Linux is known to use a fairly simple permission model when a file owner, group, or anyone else is allowed to execute it, read or write data. Windows uses a more sophisticated model based on Access Control List (ACLs) that define complex access rules for each individual file or directory (Linux also has ACL support, but this feature is not currently supported by WSL).
When a file is opened through the DrvFs plugin, it uses the Windows permissions mechanism based on the access token of the user in the context of which the bash.exe shell process was launched. Thus, to access the files in the system directory C: \ Windows, it is not enough just to use the commandsudo , which can provide root privileges in WSL. The latter does not change the access token of the process, so to perform the specified operation, you must run the bash application with elevated privileges on Windows.
WSL can give the user a hint about the permissions that he has when accessing files, while DrvFs checks the current user permissions and converts them into read / write / execute bits, which can be seen when the ls -l command is executed. However, the possibility of direct conversion does not always exist; for example, Windows has separate permissions to create files or subdirectories in a directory. If the user has such permissions, DrvFs will indicate to him the presence of write-access to the directory, while some operations with it may not be available to him.
Since the specified WLS file access may vary depending on what rights the bash.exe process running on Windows has, the specified file permissions will change when switching between copies of bash.exe with different rights (one is run from a simple user, and second from the administrator). When calculating file permissions, DrvFs takes into account the read-only attribute. A file with the read-only attribute will be displayed in WSL as having no write permission. The chmod command can be used to set the read-only attribute (by deleting all write permissions, i.e. chmod aw some_file ) or by deleting it (by setting any write permissions, i.e. chmod u + w some_file) This WSL behavior is similar to the Linux CIFS file system, which is used when accessing Windows SMB shares.

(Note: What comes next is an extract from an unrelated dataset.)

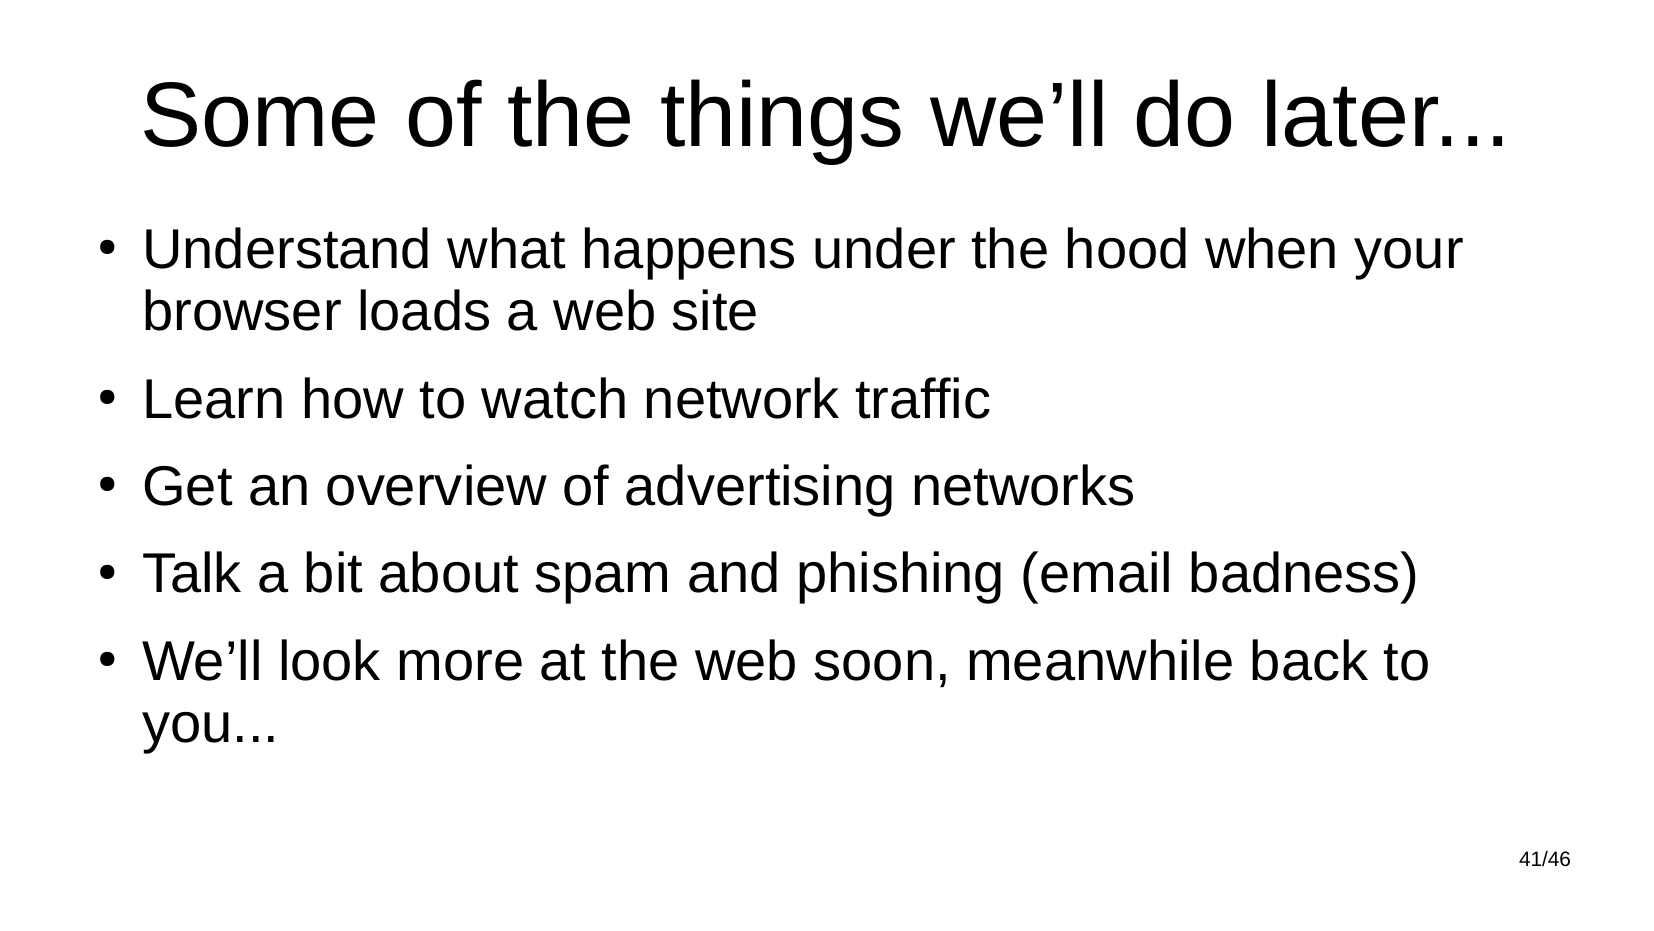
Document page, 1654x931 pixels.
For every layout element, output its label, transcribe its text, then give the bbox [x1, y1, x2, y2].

title Some of the things we’ll do later... [82, 37, 1571, 193]
list Understand what happens under the hood when your browser loads a web site Learn how to watch network traffic Get an overview of advertising networks Talk a bit about spam and phishing (email badness) We’ll look more at the web soon, meanwhile back to you... [82, 217, 1571, 758]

Unlike VolFs, DrvFs does not store any additional file information. Instead, all inode attributes are generated based on the information that is used in Windows by querying the valid file attributes, valid permissions, and other information. DrvFs also prohibits the use of a special directory entry cache. This is done to keep it up to date, even if one of the other Windows processes modifies the contents of the directory. Thus, there are no restrictions on what Windows processes can do with files, as long as DrvFs also has access to them. DrvFs also uses Windows semantics when deleting files, so the file cannot be unlinked if there are any open descriptors on it.
ProcFs and SysFs
In the case of Linux, these types of special directories do not work with disk files, instead providing the information that the kernel of the OS has about running processes, threads, and devices used. These directories are dynamically generated when the client tries to read them. In some cases, the information for these directories is stored entirely in LXCore.sys memory. In other cases, for example, using a microprocessor by any of the processes, WSL requests this information from the Windows kernel. However, in both cases, plugins do not interact with Windows disk file systems.